Sabrina Custódia ainda venceu o Prêmio Paralímpicos 2025, do Comitê Paralímpico Brasileiro (CPB), na categoria ciclismo. A temporada coroa um desempenho que não é de hoje. No Mundial de 2023, na França, a paraciclista já havia conquistado a primeira medalha do Brasil na modalidade (a prata nos extintos 500m contrarrelógio).
“Na verdade, a gente não esperava (o recorde). No ano passado, eu já tinha sido medalha de prata. E eu tinha me machucado, estava com a clavícula quebrada de uma queda na pista. Tive de operar, veio Paralimpíada. Pensamos que precisávamos acertar algumas coisas”, conta.
Sabrina Custódia nega estigma da deficiência e vê avanço no esporte paralímpico
Após o acidente que fez com que Sabrina tivesse amputados das duas mãos, o pé direito e os dedos do pé esquerdo, no começo dos anos 2000, ela iniciou no paratletismo, mas não via chances de competir.

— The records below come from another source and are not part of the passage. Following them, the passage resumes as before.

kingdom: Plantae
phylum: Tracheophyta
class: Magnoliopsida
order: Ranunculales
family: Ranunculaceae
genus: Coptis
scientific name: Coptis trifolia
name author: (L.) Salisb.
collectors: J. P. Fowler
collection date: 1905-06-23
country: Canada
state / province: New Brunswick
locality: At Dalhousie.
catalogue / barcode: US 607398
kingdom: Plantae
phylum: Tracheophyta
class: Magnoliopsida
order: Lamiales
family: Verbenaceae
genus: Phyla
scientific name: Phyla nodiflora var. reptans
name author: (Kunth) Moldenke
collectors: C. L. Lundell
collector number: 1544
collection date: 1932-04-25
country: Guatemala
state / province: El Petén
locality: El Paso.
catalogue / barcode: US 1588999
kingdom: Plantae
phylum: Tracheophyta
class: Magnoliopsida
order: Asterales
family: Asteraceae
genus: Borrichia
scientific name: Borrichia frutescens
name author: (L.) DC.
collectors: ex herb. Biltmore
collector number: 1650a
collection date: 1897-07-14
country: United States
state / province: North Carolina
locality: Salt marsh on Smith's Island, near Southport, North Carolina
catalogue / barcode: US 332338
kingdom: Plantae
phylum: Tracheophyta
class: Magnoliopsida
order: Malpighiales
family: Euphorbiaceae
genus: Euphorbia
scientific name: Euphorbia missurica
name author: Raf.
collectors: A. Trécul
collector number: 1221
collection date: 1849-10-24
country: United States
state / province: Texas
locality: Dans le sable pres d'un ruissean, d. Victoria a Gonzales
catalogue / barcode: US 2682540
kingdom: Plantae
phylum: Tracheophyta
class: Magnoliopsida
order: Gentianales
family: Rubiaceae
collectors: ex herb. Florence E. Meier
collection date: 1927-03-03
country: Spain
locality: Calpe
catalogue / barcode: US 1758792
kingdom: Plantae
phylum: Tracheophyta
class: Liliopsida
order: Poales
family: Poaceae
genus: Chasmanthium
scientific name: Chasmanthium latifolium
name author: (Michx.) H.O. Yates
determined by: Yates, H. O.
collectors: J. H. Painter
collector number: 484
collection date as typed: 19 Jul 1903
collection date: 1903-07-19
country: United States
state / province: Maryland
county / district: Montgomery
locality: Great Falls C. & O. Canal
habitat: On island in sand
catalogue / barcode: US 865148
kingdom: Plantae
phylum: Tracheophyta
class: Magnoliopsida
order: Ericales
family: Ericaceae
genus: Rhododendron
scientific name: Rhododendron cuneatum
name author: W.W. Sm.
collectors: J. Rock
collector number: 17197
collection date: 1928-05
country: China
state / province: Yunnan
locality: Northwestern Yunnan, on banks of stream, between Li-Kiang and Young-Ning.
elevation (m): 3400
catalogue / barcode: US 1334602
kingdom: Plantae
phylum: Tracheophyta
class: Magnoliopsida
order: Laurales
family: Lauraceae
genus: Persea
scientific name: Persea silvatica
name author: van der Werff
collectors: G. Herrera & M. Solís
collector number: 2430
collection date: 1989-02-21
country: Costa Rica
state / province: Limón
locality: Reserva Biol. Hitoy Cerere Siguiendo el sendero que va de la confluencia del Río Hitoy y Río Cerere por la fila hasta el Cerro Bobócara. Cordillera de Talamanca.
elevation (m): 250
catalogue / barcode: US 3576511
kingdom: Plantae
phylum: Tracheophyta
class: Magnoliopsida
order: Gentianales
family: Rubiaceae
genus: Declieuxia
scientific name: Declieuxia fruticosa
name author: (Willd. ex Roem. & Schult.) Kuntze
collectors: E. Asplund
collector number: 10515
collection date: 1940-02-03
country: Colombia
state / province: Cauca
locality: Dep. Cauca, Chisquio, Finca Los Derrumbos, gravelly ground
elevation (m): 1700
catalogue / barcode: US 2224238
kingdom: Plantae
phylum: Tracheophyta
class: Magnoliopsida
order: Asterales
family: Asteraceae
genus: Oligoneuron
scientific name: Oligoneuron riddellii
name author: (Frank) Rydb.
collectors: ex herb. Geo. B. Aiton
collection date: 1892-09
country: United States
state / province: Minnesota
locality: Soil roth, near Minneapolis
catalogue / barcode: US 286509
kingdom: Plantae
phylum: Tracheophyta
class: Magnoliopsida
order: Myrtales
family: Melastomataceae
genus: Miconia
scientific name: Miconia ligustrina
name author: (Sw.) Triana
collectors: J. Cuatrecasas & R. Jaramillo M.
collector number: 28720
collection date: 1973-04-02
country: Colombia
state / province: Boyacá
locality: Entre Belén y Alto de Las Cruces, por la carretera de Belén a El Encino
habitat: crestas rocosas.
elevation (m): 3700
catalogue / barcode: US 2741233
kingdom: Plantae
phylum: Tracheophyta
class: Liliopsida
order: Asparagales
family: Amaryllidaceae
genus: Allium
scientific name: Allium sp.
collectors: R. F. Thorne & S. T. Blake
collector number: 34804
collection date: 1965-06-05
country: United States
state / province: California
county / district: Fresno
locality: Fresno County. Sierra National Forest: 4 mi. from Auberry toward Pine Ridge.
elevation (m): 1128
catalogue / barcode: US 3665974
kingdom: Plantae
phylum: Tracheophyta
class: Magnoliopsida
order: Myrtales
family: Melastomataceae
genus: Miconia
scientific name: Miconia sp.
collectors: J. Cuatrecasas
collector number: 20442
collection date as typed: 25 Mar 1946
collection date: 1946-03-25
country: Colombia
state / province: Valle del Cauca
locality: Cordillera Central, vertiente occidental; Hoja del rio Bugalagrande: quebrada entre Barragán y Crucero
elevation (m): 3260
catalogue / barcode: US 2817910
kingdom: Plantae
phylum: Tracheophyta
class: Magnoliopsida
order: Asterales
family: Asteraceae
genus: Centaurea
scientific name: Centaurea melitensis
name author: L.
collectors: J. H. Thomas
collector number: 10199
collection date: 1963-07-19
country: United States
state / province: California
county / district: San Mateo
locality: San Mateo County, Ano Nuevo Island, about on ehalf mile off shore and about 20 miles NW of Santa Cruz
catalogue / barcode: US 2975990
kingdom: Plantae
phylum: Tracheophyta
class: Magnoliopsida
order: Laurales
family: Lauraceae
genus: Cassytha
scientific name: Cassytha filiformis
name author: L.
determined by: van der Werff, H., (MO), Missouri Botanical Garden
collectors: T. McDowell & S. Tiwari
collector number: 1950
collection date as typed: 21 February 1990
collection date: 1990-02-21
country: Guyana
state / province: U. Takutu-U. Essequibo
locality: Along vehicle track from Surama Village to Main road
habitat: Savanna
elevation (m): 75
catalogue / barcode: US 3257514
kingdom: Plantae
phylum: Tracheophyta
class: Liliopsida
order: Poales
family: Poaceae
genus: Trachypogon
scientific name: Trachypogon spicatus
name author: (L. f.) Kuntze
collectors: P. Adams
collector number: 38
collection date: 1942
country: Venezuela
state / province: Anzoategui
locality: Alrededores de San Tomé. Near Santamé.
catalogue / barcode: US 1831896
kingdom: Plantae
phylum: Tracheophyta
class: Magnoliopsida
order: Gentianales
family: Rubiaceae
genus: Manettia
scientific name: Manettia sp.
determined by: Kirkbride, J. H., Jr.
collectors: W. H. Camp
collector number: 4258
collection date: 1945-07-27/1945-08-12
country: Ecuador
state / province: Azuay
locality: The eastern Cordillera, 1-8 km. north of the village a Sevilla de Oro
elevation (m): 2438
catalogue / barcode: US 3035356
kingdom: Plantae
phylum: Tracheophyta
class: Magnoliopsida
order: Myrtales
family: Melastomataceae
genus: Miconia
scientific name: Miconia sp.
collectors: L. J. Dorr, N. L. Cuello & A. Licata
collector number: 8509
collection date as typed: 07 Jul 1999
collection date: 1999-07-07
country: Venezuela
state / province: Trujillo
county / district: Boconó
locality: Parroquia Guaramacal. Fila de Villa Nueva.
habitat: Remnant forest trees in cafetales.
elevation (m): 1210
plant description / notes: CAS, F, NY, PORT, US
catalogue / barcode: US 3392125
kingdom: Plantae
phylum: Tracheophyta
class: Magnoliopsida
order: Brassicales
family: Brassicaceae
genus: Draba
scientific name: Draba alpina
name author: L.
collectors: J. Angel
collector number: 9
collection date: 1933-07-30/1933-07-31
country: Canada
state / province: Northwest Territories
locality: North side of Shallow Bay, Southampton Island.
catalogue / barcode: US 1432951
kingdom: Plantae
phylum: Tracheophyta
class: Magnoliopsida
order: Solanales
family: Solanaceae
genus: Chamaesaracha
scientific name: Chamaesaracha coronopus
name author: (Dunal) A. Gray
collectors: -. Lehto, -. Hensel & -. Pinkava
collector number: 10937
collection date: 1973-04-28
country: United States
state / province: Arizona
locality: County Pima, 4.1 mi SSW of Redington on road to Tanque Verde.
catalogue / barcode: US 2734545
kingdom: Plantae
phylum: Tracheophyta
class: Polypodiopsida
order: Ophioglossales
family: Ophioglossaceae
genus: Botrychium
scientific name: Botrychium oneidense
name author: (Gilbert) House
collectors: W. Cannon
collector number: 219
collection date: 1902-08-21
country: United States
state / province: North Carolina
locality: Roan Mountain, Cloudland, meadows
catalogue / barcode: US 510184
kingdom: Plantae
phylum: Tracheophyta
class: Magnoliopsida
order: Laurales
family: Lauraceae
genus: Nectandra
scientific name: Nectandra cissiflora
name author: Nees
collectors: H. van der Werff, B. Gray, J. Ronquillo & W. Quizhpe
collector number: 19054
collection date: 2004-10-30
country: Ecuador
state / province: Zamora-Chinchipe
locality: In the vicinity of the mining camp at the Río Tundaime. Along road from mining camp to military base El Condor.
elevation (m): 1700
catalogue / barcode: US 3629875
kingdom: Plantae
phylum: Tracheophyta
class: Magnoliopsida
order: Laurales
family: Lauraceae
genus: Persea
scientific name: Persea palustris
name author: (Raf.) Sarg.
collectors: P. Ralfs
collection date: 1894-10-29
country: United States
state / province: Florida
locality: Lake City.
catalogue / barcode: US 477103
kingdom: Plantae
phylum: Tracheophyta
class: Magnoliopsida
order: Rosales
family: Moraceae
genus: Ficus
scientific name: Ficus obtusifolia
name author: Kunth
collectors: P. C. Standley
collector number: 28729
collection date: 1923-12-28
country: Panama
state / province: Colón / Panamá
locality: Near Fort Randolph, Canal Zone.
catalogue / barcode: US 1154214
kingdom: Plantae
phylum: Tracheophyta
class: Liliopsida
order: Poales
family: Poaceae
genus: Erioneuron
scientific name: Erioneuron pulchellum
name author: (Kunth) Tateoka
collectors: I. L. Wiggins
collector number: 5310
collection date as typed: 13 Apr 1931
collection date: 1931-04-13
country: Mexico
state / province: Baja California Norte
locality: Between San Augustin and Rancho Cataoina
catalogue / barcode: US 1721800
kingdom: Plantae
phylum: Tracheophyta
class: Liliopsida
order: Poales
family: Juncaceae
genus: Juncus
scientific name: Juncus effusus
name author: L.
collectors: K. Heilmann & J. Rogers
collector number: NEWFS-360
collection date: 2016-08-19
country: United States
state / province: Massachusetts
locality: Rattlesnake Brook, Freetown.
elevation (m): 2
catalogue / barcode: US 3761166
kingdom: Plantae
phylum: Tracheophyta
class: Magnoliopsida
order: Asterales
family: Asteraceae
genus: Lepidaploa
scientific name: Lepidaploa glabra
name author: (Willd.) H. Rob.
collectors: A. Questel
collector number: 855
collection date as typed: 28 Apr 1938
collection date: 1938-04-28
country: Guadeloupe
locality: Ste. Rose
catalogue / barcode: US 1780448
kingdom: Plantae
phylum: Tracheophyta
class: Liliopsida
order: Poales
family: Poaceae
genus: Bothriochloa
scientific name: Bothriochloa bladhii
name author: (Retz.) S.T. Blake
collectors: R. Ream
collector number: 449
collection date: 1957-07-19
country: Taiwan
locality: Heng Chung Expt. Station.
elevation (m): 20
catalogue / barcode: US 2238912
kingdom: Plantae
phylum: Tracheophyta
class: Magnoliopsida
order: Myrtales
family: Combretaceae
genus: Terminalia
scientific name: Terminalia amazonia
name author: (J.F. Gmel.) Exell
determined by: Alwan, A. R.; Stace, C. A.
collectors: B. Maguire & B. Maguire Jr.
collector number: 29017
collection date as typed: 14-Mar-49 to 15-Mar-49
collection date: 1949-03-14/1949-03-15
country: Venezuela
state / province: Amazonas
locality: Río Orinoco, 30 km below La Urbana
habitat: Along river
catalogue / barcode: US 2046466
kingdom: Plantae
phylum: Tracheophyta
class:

“Fiquei no atletismo por 10 anos, treinando, focada, porém, eu não consegui ter resultados tão expressivos. O meu maior sonho era poder participar de um mundial, de uma para-olimpíada, representar o meu país. No atletismo, eu via que estava longe“, lembra.
Foi então que migrou ao paraciclismo, com apoio do marido, Adriano Matunaga, que já pedalava. Adriano também é paratleta e foi quarto colocado no triciclo masculino do ParaPan de 2023.

Adriano Matsunaga, marido de Sabrina, atua como técncio da ciclista. Foto: Alessandra Cabral/CPB
“O esporte paralímpico está evoluindo bastante. Não só no ciclismo, mas de modo geral e a visão de outras pessoas, empresas, patrocínios, está cada vez melhorando mais, evoluindo. Faz completamente toda a diferença a gente ter um patrocínio, como do time São Paulo, que ajuda muito na nossa vida, principalmente para esportes que são caros, como o ciclismo”, avalia Sabrina
O Time SP citado pela ciclista é uma iniciativa do Governo do Estado de São Paulo para patrocinar atletas e paratletas. Por meio da Secretaria de Estado dos Direitos da Pessoa com Deficiência (SEDPcD), foram repassados R$ 8 milhões a 154 atletas de 17 modalidades.
Sabrina vê esse tipo de apoio como fundamental. “Algumas vezes a gente precisa de algo que é mais muito caro e a gente tem que tirar (do bolso) ou às vezes é viagens também. No ciclismo, a gente tem Copas do Mundo, que a maioria das vezes são na Europa. As bolsas, os patrocínios, eles ajudam bastante, mas tem meses que acaba ficando um pouquinho mais apertado e aí a gente acaba tirando um pouquinho do nosso”, relata.
“O ciclismo se move pelo ranking mundial, que é por pontos. Então, se eu não participar dessas competições para estar lá e pontuar, ter a melhor pontuação, no ranking eu acabo ficando bem longe, bem lá embaixo”.
Sabrina acredita que não sofrer com rótulos negativos. Ela tenta reverter um possível estigma e reafirma que é maior do que deficiência.
“Muitas pessoas têm essa visão, porque antigamente as pessoas com deficiência não faziam muita coisa, não trabalhavam, não praticavam esporte. O mundo está mudando. As pessoas acabam vendo como superação, como motivação. E eu acho super normal ter essa visão, e a gente poder motivar. Eu fico super feliz de receber uma mensagem falando que inspirei uma pessoa.”